Conceptual translation of human (Homo sapiens) C4orf45 transcript 1 and the protein it encodes using Bioline Six-Frame Translation Tool. The C4orf45 mRNA transcript 1 (NM 152543.3) and uncharacterized protein C4orf45 (NP 689756.2) amino acid sequence were used for the translation. mRNA annotations include exon boundaries, poly A signal, poly A site, and start and stop codons.
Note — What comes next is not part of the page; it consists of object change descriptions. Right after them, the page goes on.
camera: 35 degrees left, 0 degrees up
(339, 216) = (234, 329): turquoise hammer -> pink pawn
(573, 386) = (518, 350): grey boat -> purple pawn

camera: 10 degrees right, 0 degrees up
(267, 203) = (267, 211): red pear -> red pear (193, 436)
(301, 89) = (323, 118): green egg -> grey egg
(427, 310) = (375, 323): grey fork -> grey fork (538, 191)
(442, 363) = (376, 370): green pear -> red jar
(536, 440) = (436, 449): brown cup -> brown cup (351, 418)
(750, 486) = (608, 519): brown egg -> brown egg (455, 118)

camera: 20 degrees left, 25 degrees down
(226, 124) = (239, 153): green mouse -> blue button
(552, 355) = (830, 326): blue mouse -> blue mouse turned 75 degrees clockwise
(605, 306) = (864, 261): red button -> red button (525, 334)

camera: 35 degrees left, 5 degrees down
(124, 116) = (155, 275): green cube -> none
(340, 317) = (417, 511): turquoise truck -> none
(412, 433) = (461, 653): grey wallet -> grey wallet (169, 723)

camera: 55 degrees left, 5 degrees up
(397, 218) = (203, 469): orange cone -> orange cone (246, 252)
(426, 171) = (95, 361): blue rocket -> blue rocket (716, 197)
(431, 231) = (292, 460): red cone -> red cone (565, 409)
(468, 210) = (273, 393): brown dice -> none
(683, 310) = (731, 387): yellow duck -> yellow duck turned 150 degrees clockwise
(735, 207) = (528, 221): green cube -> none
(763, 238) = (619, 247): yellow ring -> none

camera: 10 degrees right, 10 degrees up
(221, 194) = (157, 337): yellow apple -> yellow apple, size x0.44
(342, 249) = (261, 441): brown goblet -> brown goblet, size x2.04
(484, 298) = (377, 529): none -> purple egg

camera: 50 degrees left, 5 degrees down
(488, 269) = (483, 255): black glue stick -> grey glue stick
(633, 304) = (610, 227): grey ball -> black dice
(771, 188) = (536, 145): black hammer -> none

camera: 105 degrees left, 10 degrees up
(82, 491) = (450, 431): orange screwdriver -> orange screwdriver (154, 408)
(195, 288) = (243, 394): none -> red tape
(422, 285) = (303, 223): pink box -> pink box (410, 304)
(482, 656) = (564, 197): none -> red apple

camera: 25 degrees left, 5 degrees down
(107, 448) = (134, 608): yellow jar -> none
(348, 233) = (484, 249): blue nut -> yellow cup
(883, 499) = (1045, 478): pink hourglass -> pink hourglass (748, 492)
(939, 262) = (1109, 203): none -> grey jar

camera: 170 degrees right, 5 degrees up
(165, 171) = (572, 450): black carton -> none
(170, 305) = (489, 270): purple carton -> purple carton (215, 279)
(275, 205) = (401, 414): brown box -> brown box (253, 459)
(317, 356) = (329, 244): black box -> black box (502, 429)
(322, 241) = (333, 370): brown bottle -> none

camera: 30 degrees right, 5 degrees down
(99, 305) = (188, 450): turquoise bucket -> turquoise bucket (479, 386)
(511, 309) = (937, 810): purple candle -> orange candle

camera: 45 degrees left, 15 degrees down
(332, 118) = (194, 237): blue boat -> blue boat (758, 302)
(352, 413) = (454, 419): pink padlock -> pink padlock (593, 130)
Protein annotations include a domain of unknown function (DUF4562), FHA domain, SH3 domain, and a nuclear localization signal. Predicted phosphorylation, O-β-GlcNAc attachment, sumoylation, YinYang, and acetylation sites are also labeled. The alpha helices predicted by AlphaFold are underlined.